= Requirements =
- 1) Repeat word for word the part of the passage on disperse dyes that begins at the words "Disperse dyes are" and stops after "the dye vapour.".
- 2) Carry on the passage about printing polyester/cotton with disperse dyes from the point where it stops.

= Provided text =

<<<<

Disperse dyes are non-ionic dyes that are relatively insoluble in water at room temperature and have only limited solubility at higher temperatures. They however, possess substantivity for hydrophobic fibres such as nylon and polyester, in which they are quite soluble (Broadbent, 2001). As their name implies, these dyes are present in the dye bath as a fine aqueous suspension in the presence of a dispersing agent. The water dissolves a small amount of the dye in the monomolecular form. The hydrophobic fibres then absorb the dye from the solution. Because these dyes are non-ionic organic compounds of relatively low molecular weight, many sublime on heating and dyeing is performed by absorption of the dye vapour.

The present study aims to print polyester/cotton substrate of 2 blending ratios 50/50 and 65/35 with a nano sized single dye (disperse dye) via 2 burn-out techniques. Nitric acid as well as sulfuric acid is used separately as burn-out agents, which is found to accomplish the required destruction of cotton fibres in the printed areas that include burn-out paste. All parameters as well as measurements affecting printing results are investigated in detail.

>>>>

= Supplied material =

<<<<

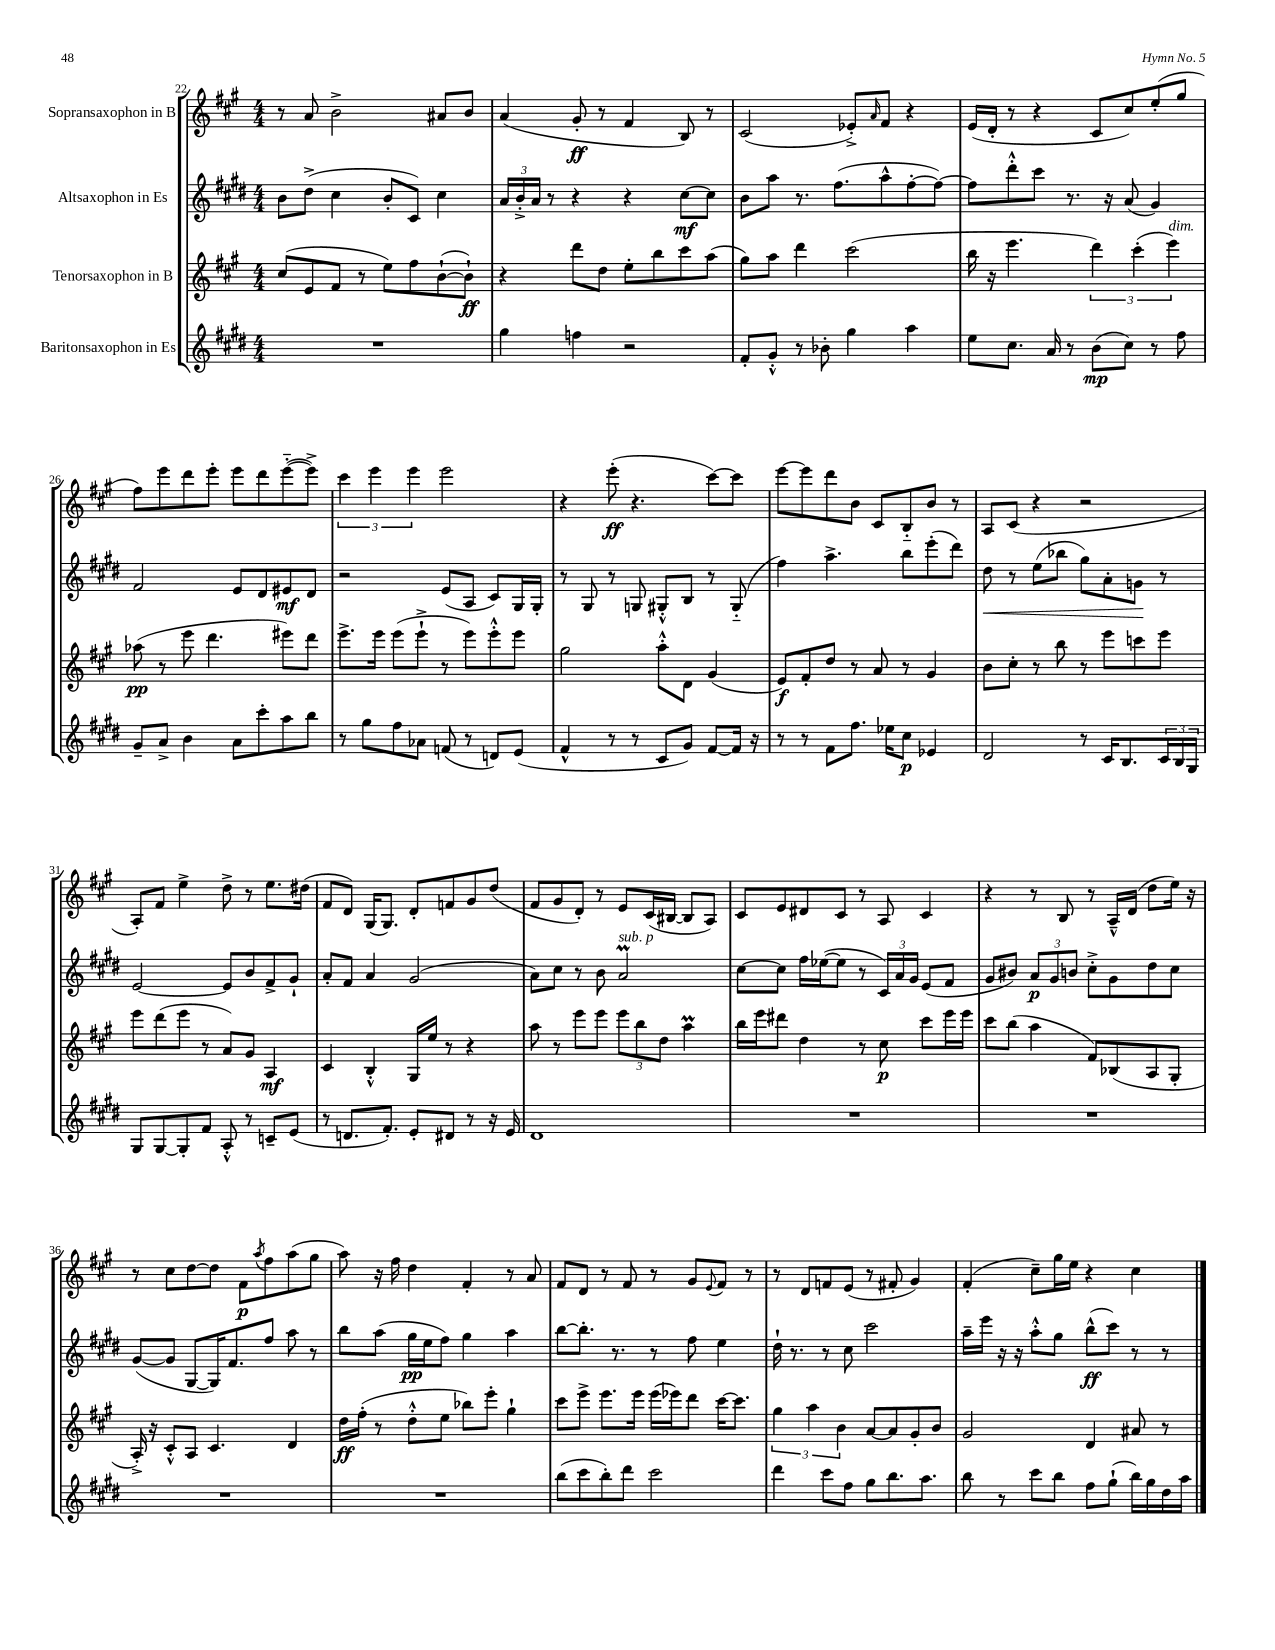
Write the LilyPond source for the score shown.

<<
\new StaffGroup <<
\new Staff = "s0" \with { instrumentName = "Sopransaxophon in B" } {
    \clef treble \key a \major \numericTimeSignature \time 4/4
    r8 a'8 b'2-> ais'8 b'8 |
    a'4( gis'8-.\ff r8 fis'4 b8) r8 |
    cis'2( ees'8-.->) \grace { a'16 } fis'8 r4 |
    e'16( d'16-. r8 r4 cis'8 cis''8) e''8-.( gis''8 |
    fis''8) e'''8 d'''8 e'''8-. e'''8 d'''8 e'''8~-_( e'''8->) |
    \tuplet 3/2 { cis'''4 e'''4 e'''4 } e'''2 |
    r4 e'''8-.\ff( r4. cis'''8~) cis'''8 |
    e'''8~ e'''8 d'''8 b'8 cis'8 b8-_ b'8 r8 |
    a8 cis'8( r4 r2 |
    a8-.) fis'8 e''4-> d''8-> r8 e''8. dis''16( |
    fis'8 d'8) gis16( gis8.) d'8-. f'8 gis'8 d''8( |
    fis'8 gis'8 d'8-.) r8 e'8 cis'16( bis16~ bis8 a8) |
    cis'8 e'8 dis'8 cis'8 r8 a8 cis'4 |
    r4 r8 b8 r8 a16---^ d'16( d''8 e''16) r16 |
    r8 cis''8 d''8~ d''8 fis'8\p \acciaccatura { a''8 } fis''8 a''8( gis''8 |
    a''8) r16 fis''16 d''4 fis'4-. r8 a'8 |
    fis'8 d'8 r8 fis'8 r8 gis'8 \appoggiatura { e'8 } fis'8 r8 |
    r8 d'8 f'8 e'8( r8 fis'8-. gis'4) |
    fis'4-.( cis''8--) gis''16 e''16 r4 cis''4 \bar "|." |
}
\new Staff = "s1" \with { instrumentName = "Altsaxophon in Es" } {
    \clef treble \key e \major \numericTimeSignature \time 4/4
    b'8 dis''8->( cis''4 b'8-. cis'8) cis''4 |
    \tuplet 3/2 { a'16 b'16-.-> a'16 } r8 r4 r4 cis''8~\mf cis''8 |
    b'8 a''8 r8. fis''8.( a''8-^ fis''8~-. fis''8~) |
    fis''8 dis'''8-.-^ cis'''8 r8. r16 a'8( gis'4) |
    fis'2 e'8 dis'8 eis'8\mf dis'8 |
    r2 e'8( a8 cis'8) gis16 gis16-. |
    r8 gis8 r8 g8 gis8-.-^ b8 r8 gis8-_( |
    fis''4) a''4.-> b''8 e'''8-.( dis'''8) |
    dis''8\< r8 e''8( bes''8 gis''8) a'8-. g'8\! r8 |
    e'2~ e'8 b'8 fis'8-> gis'8-! |
    a'8-. fis'8 a'4 gis'2( |
    a'8) cis''8 r8 b'8 a'2\prall^\markup { \italic "sub. p" } |
    cis''8~ cis''8 fis''16 ees''16~( ees''8 r8 \tuplet 3/2 { cis'16) a'16 gis'16 } e'8( fis'8 |
    gis'8 bis'8) \tuplet 3/2 { a'8\p gis'8 b'8 } cis''8-.-> gis'8 dis''8 cis''8 |
    gis'8~( gis'8 gis8~ gis16) fis'8. fis''8 a''8 r8 |
    b''8 a''8( gis''16\pp e''16 fis''8) gis''4 a''4 |
    b''8~ b''8.-. r8. r8 fis''8 e''4 |
    dis''16-! r8. r8 cis''8 cis'''2 |
    a''16-- e'''16 r16 r16 a''8-.-^ gis''8 b''8-^\ff( cis'''8) r8 r8 \bar "|." |
}
\new Staff = "s2" \with { instrumentName = "Tenorsaxophon in B" } {
    \clef treble \key a \major \numericTimeSignature \time 4/4
    cis''8( e'8 fis'8 r8 e''8) fis''8 b'8~-!( b'8-!\ff) |
    r4 d'''8 d''8 e''8-. b''8 cis'''8 a''8( |
    gis''8) a''8 d'''4 cis'''2( |
    b''16 r16 e'''4. \tuplet 3/2 { d'''4) cis'''4-.( e'''4^\markup { \italic "dim." }) } |
    aes''8\pp( r8 e'''8 d'''4. eis'''8) d'''8 |
    e'''8.-> e'''16 e'''8( e'''8-!-> r8 e'''8) e'''8-.-^ e'''8 |
    gis''2 a''8-.-^ d'8 gis'4( |
    e'8\f) fis'8-. d''8 r8 a'8 r8 gis'4 |
    b'8 cis''8-. r8 b''8 r8 e'''8 c'''8 e'''8 |
    e'''8 d'''8( e'''8 r8 a'8) gis'8 a4\mf |
    cis'4 b4-.-^ gis16 e''16 r8 r4 |
    a''8 r8 e'''8 e'''8 \tuplet 3/2 { e'''8 b''8 d''8 } a''4\prall |
    b''16 e'''16 dis'''8 d''4 r8 cis''8\p cis'''8 e'''16 e'''16 |
    cis'''8 b''8( a''4 fis'8) bes8( a8 gis8-. |
    a16-.->) r16 cis'8-.-^ a8 cis'4. d'4 |
    d''16\ff fis''16-.( r8 d''8-.-^ e''8 bes''8) e'''8-. gis''4-! |
    cis'''8 e'''8-> e'''8. e'''16 e'''16( ees'''16) d'''8 cis'''16~ cis'''8. |
    \tuplet 3/2 { gis''4 a''4 b'4 } a'8~ a'8 gis'8-. b'8 |
    gis'2 d'4 ais'8 r8 \bar "|." |
}
\new Staff = "s3" \with { instrumentName = "Baritonsaxophon in Es" } {
    \clef treble \key e \major \numericTimeSignature \time 4/4
    R1 |
    gis''4 f''4 r2 |
    fis'8-. gis'8-.-^ r8 bes'8-. gis''4 a''4 |
    e''8 cis''8. a'16 r8 b'8\mp( cis''8) r8 fis''8 |
    gis'8-- a'8-> b'4 a'8 cis'''8-. a''8 b''8 |
    r8 gis''8 fis''8 aes'8 f'8( r8 d'8) e'8( |
    fis'4-^ r8 r8 cis'8 gis'8) fis'8~ fis'16 r16 |
    r8 r8 fis'8 fis''8. ees''16 cis''8\p ees'4 |
    dis'2 r8 cis'16 b8. \tuplet 3/2 { cis'16 b16 gis16 } |
    gis8 gis8~ gis8-. fis'8 a8-.-^ r8 c'8-- e'8( |
    r8 d'8. fis'8.-.) e'8-. dis'8 r8 r16 e'16 |
    dis'1 |
    R1 |
    R1 |
    R1 |
    R1 |
    b''8( cis'''8 b''8-.) dis'''8 cis'''2 |
    dis'''4 cis'''8 fis''8 gis''8 b''8. a''8. |
    b''8 r8 cis'''8 b''8 fis''8 gis''8-!( b''16) gis''16 dis''16 a''16 \bar "|." |
}
>>
>>
\layout { \context { \Score currentBarNumber = #22 } }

>>>>

= Task-by-task answers =
- 1)
Disperse dyes are non-ionic dyes that are relatively insoluble in water at room temperature and have only limited solubility at higher temperatures. They however, possess substantivity for hydrophobic fibres such as nylon and polyester, in which they are quite soluble (Broadbent, 2001). As their name implies, these dyes are present in the dye bath as a fine aqueous suspension in the presence of a dispersing agent. The water dissolves a small amount of the dye in the monomolecular form. The hydrophobic fibres then absorb the dye from the solution. Because these dyes are non-ionic organic compounds of relatively low molecular weight, many sublime on heating and dyeing is performed by absorption of the dye vapour.

- 2)
MATERIALS AND METHODS

Materials: Two plain woven polyester/cotton fabrics of blending ratio of 50/50 (400 g m-2) and 65/35 (300 g m-2) purchased from Heseny Co., Egypt, are used.

The disperse dye used is Dianix Yellow Brown HRSL-SE 150, supplied and manufactured by Dystar Textilfarben, Germany.

Two thickening agents are used in this work. The first is commercial Mypro Gum NP-16 (Meyhall), which is a non-ionic thickening agent based on modified plant seeds gum that is capable of withstanding the high acidity required to obtain the burn-out effect (using both techniques) on both substrates. The second thickening agent is an acrylic synthetic polymer of low concentration having the commercial name Alcoprint PTF, supplied and manufactured by Ciba Specialty Chemicals, Switzerland which is used in coloration of both substrates in the second burn-out technique.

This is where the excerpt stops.